Exercise ▸ Pull out every line of the listing below where "rasters" appears.
=-=-=
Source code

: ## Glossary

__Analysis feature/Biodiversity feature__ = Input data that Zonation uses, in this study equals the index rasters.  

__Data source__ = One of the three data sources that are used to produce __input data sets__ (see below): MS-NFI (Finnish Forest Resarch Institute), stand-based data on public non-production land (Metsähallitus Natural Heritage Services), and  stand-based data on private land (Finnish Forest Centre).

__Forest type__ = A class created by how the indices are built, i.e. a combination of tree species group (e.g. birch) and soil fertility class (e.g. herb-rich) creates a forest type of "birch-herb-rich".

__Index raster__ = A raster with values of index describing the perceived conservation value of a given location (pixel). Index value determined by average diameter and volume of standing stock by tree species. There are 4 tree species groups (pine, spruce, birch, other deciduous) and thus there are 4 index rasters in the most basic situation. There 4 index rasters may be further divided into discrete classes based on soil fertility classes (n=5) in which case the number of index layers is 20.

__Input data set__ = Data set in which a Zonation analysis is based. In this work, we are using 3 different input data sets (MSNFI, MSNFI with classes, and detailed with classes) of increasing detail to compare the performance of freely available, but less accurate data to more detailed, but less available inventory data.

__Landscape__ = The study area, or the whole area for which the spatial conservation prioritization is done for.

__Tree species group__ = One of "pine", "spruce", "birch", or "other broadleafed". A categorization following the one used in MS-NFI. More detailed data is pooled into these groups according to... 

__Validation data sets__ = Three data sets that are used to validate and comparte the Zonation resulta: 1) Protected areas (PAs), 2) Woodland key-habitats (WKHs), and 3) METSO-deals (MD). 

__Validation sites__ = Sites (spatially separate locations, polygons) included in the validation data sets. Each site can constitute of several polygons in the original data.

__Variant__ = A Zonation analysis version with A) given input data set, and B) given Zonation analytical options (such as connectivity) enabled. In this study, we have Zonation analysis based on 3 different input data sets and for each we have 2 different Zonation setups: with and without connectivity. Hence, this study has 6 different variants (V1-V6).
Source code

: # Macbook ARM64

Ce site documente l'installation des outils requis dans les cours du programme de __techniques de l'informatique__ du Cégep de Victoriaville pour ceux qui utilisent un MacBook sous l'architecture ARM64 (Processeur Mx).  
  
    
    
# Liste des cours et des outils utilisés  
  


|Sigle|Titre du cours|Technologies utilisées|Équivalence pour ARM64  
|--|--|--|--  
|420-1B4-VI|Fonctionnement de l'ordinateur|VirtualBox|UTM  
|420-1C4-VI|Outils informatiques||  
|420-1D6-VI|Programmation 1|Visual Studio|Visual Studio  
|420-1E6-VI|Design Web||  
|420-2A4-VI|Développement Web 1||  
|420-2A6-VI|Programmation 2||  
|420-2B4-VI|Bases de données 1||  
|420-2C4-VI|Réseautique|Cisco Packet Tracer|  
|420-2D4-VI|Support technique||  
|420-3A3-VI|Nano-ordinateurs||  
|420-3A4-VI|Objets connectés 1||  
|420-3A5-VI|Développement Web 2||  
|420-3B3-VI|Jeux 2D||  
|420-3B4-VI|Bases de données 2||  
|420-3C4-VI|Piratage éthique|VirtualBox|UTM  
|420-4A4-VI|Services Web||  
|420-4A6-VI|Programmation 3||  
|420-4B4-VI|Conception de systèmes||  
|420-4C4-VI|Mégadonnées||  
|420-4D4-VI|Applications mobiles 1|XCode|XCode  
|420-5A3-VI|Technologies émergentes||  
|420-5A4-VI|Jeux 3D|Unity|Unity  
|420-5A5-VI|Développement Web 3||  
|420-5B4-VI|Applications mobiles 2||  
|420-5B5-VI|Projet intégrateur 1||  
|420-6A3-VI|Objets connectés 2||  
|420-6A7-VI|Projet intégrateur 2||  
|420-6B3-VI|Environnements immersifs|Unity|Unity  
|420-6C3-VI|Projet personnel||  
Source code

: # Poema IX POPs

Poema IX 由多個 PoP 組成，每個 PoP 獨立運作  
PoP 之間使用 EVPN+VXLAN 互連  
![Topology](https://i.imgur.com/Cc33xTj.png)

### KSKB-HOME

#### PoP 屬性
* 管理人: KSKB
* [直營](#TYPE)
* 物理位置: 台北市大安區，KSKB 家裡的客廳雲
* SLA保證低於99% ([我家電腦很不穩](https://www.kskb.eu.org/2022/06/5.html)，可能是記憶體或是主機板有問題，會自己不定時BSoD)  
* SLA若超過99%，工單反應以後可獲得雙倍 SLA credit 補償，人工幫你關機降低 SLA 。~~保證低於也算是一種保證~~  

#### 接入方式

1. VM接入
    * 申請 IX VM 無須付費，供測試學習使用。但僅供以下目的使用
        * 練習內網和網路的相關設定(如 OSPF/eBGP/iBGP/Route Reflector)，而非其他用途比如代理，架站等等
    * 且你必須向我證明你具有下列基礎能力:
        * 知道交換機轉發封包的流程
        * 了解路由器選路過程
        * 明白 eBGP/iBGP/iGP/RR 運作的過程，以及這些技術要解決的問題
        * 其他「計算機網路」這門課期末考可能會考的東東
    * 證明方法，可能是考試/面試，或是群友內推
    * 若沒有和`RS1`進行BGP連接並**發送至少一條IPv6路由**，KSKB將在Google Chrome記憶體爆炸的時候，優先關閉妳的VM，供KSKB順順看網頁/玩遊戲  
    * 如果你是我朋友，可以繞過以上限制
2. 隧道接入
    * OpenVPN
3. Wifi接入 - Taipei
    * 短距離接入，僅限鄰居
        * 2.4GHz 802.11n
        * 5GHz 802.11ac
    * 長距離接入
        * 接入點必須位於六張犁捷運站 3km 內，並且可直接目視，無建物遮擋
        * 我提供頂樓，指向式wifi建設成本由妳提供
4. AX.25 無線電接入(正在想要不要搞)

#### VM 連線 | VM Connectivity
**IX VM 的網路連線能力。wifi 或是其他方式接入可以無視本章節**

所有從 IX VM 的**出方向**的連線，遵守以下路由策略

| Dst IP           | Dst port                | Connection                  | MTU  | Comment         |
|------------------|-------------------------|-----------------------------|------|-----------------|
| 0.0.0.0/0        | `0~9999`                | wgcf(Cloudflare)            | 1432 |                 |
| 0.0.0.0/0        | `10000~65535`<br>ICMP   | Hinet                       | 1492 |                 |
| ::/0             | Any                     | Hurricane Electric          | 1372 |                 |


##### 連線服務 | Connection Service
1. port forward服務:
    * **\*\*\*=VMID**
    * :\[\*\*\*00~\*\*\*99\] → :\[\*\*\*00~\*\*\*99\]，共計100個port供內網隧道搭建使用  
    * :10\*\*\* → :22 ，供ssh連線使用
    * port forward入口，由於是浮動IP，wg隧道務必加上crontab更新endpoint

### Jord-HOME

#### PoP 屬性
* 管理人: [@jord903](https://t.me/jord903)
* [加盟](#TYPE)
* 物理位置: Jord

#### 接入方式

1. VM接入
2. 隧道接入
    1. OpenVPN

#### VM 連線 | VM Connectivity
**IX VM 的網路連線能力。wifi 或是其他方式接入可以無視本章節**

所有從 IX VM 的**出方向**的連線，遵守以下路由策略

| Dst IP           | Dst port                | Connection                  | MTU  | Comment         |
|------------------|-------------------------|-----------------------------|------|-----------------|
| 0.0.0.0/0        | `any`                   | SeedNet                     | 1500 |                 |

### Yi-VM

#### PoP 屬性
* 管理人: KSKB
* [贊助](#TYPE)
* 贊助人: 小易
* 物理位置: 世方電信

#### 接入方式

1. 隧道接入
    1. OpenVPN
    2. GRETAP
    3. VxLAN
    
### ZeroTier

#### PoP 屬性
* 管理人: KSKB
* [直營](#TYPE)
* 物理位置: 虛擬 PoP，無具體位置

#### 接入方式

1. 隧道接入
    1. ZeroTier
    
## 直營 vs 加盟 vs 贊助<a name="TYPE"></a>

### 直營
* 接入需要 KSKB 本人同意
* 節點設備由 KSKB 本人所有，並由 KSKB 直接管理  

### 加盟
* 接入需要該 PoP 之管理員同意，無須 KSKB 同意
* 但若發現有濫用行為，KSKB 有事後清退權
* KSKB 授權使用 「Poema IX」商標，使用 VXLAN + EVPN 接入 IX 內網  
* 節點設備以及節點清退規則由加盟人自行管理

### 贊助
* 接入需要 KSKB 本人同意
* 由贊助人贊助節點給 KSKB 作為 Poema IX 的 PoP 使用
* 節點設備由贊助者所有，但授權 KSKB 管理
=-=-=
Completed exercise ▸
__Analysis feature/Biodiversity feature__ = Input data that Zonation uses, in this study equals the index rasters.  
__Index raster__ = A raster with values of index describing the perceived conservation value of a given location (pixel). Index value determined by average diameter and volume of standing stock by tree species. There are 4 tree species groups (pine, spruce, birch, other deciduous) and thus there are 4 index rasters in the most basic situation. There 4 index rasters may be further divided into discrete classes based on soil fertility classes (n=5) in which case the number of index layers is 20.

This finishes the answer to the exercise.